Esto se aliaba con una devoción más filial a la Virgen María, representada no
como majestad hierática de Madre de Dios, sino como la virgen de la
anunciación, la joven madre en el establo, la fiel compañera junto a la cruz,
la que intercedió en las bodas de Caná y la madre de todos los hijos de Dios
rescatados por su Hijo. La asunción formaba parte de las tradiciones de la
Iglesia griega desde hacía mucho tiempo. Durante la Edad Media fue la fiesta
principal de la Virgen juntamente con los misterios del evangelio. Algo más
tarde, el problema de la inmaculada concepción, después de haberse tratado
durante mucho tiempo en el dominio técnico de la controversia, suscitó,
incluso entre quienes rehusaban darle una formulación teológica, toda clase de
devociones a la inocencia real de María y a su posición única entre todas las
criaturas.
Puede
advertirse también la propagación de la devoción a la hostia consagrada. En
algunas regiones, Inglaterra entre ellas, se extendió la costumbre de conservar
la hostia en una píxide suspendida sobre el altar mayor; la contemplación del
vaso sagrado debía excitar el fervor de los que entraban en la iglesia. En el
siglo xii se propagó la costumbre
de elevar la hostia después de la consagración para que la adoraran los fieles,
y la elevación se convirtió rápidamente en el momento más importante de la
misa. La adoración pública de la hostia fue su consecuencia natural. La reserva
litúrgica del Jueves Santo dio origen a dos clases de devociones: la del
«monumento», en que se colocaba la hostia que el día de Pascua se volvía a
poner en la píxide para venerarla, y la procesión solemne, durante la cual se
llevaba la hostia reservada para la misa de los presantificados del Viernes
Santo. En algunas regiones, la hostia era llevada en procesión el Domingo de
Ramos y adorada junto a la cruz del cementerio.

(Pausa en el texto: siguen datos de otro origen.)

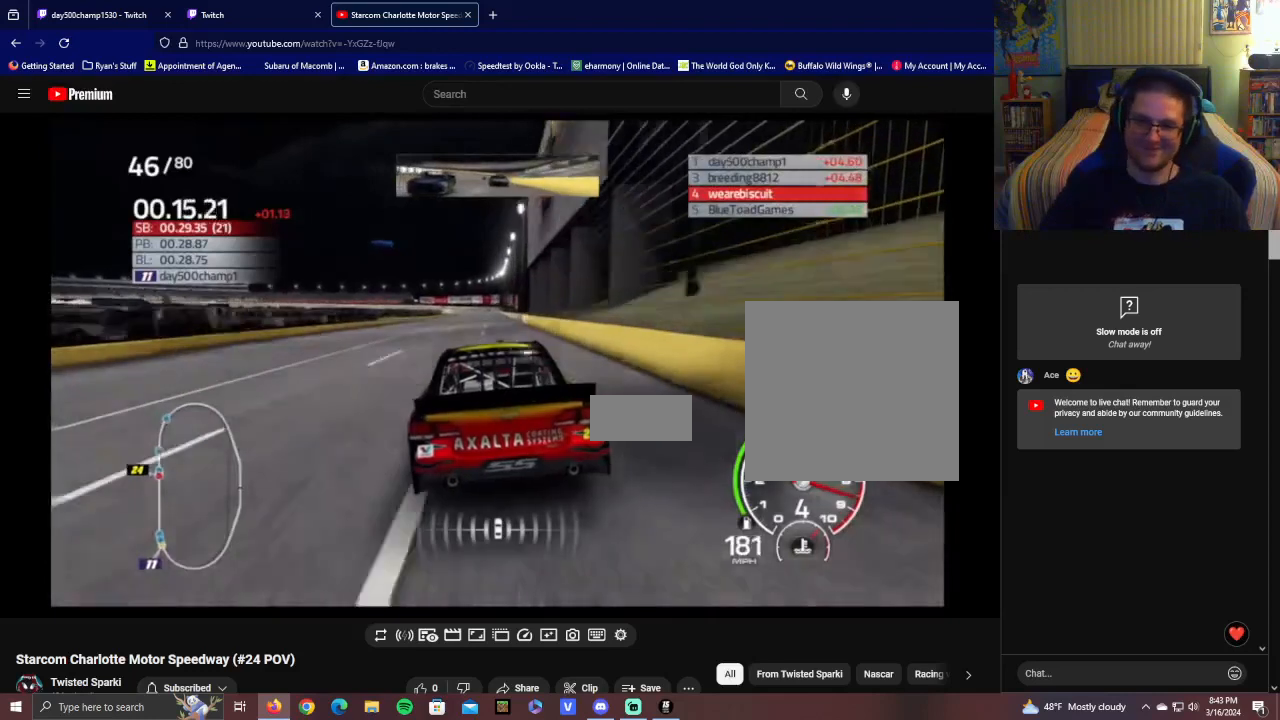
{"buttons": ["L1", "R2"], "left_stick": "center", "right_stick": "center", "events": [[100, "left_stick", "center"], [450, "L1", "down"]]}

Eran los signos precursores de
la solemne procesión del Corpus Christi, fiesta establecida a mediados
del siglo XIII. Los numerosos testimonios de devoción al Santísimo Sacramento,
tal como aparecen en la vida de san Francisco, reflejan las tendencias de la
época que santo Tomás iba a integrar en la liturgia.
La
piedad respecto a los fieles difuntos, conocida ya en la Iglesia de los primeros
tiempos, se introdujo en el calendario litúrgico gracias a la devoción de san
Odilón de Cluny, que se
fue extendiendo poco a poco en los medios monásticos. Pero hasta el último
siglo de la Edad Media, las «fundaciones», los oficios y las misas por los
difuntos no llegaron a ser rasgos característicos de la época. En el siglo XII
la piedad individual se satisfacía sobre todo con la recitación de los salmos
y un número determinado de padrenuestros y avemarias. Parece que la comunión de
los laicos fue menos frecuente en esta época que anteriormente. Mientras la
comunión frecuente era normal en la Northumbria de Beda y la Regularis
concordia del siglo X aconsejaba a los monjes la comunión diaria, las
constituciones cistercienses originales prescribían a los monjes no sacerdotes
comulgar una vez a la semana (el domingo) y a los hermanos legos siete veces al
año.
El
crecimiento de las ciudades implicó numerosos cambios sociales. El ideal de la
época, con su amor a la pobreza y la predicación y su imitación de la vida
humana de Cristo, se concentró en las nuevas órdenes de frailes. Mientras los
monjes y los canónigos encontraban bienhechores entre los señores, los frailes,
que vivían en las ciudades, recibían ayuda económica sobre todo de los burgueses
ricos y de la gente humilde. Desde el punto de vista espiritual, los frailes
fueron los principales promotores de la piedad laica en Europa a fines de la
Edad Media. Solucionaron una deficiencia de la Iglesia: la predicación regular
y la administración de los sacramentos de la penitencia y la eucaristía. A esta
base esencial de la vida piadosa se añadió la creación de la «orden tercera»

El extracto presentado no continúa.